Mortality After Nocardiosis: Risk Factors and Evaluation of Disseminated Infection.

Autor: Yetmar ZA; Division of Public Health, Infectious Diseases, and Occupational Medicine, Mayo Clinic, Rochester, Minnesota, USA., Khodadadi RB; Division of Public Health, Infectious Diseases, and Occupational Medicine, Mayo Clinic, Rochester, Minnesota, USA., Chesdachai S; Division of Public Health, Infectious Diseases, and Occupational Medicine, Mayo Clinic, Rochester, Minnesota, USA., McHugh JW; Department of Medicine, Mayo Clinic, Rochester, Minnesota, USA., Challener DW; Division of Public Health, Infectious Diseases, and Occupational Medicine, Mayo Clinic, Rochester, Minnesota, USA., Wengenack NL; Division of Clinical Microbiology, Mayo Clinic, Rochester, Minnesota, USA., Bosch W; Division of Infectious Diseases, Mayo Clinic, Jacksonville, Florida, USA., Seville MT; Division of Infectious Diseases, Mayo Clinic, Phoenix, Arizona, USA., Beam E; Division of Public Health, Infectious Diseases, and Occupational Medicine, Mayo Clinic, Rochester, Minnesota, USA.
Jazyk: angličtina
Zdroj: Open forum infectious diseases [Open Forum Infect Dis] 2023 Aug 01; Vol. 10 (8), pp. ofad409. Date of Electronic Publication: 2023 Aug 01 (Print Publication: 2023).
DOI: 10.1093/ofid/ofad409
Abstrakt: Background: Nocardia primarily infects patients who are immunocompromised or those with chronic lung disease. Although disseminated infection is widely recognized as an important prognostic factor, studies have been mixed on its impact on outcomes of nocardiosis.
Methods: We performed a retrospective cohort study of adults with culture-confirmed nocardiosis. Advanced infection was defined as disseminated infection, cavitary pulmonary infection, or pleural infection. The primary outcome was 1-year mortality, as analyzed by multivariable Cox regression.
Results: Of 511 patients with culture growth of Nocardia , 374 (73.2%) who had clinical infection were included. The most common infection sites were pulmonary (82.6%), skin (17.9%), and central nervous system (14.2%). In total, 117 (31.3%) patients had advanced infection, including 74 (19.8%) with disseminated infection, 50 (13.4%) with cavitary infection, and 18 (4.8%) with pleural infection. Fifty-nine (15.8%) patients died within 1 year. In multivariable models, disseminated infection was not associated with mortality (hazard ratio, 1.16; 95% CI, .62-2.16; P = .650) while advanced infection was (hazard ratio, 2.48; 95% CI, 1.37-4.49; P = .003). N. farcinica , higher Charlson Comorbidity Index, and culture-confirmed pleural infection were also associated with mortality. Immunocompromised status and combination therapy were not associated with mortality.

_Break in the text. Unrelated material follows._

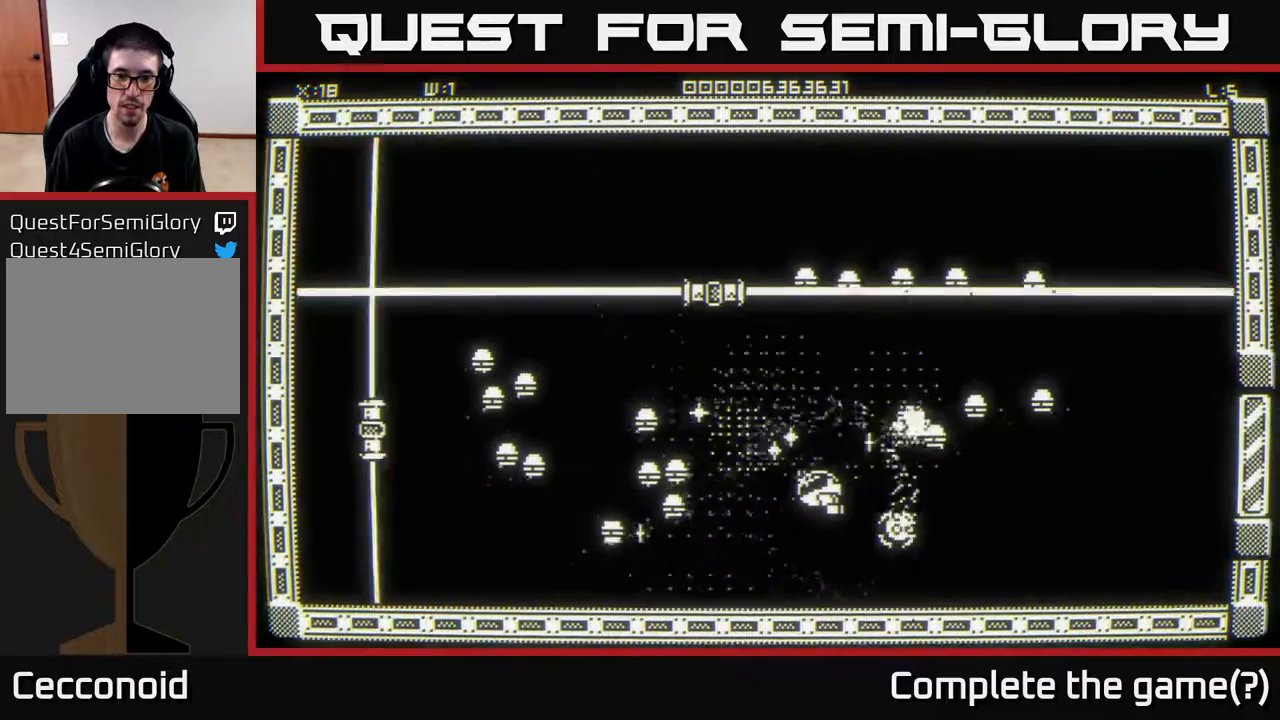
{"buttons": [], "left_stick": "center", "right_stick": "center", "events": [[117, "left_stick", "center"]]}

Conclusions: Advanced infection, rather than dissemination alone, predicted worse 1-year mortality after nocardiosis. N. farcinica was associated with mortality, even after adjusting for extent of infection. While patients who were immunocompromised had high rates of disseminated and advanced infection, immunocompromised status did not predict mortality after adjustment. Future studies should account for high-risk characteristics and specific infection sites rather than dissemination alone.
Competing Interests: Potential conflicts of interest. All authors: No reported conflicts.
(© The Author(s) 2023. Published by Oxford University Press on behalf of Infectious Diseases Society of America.)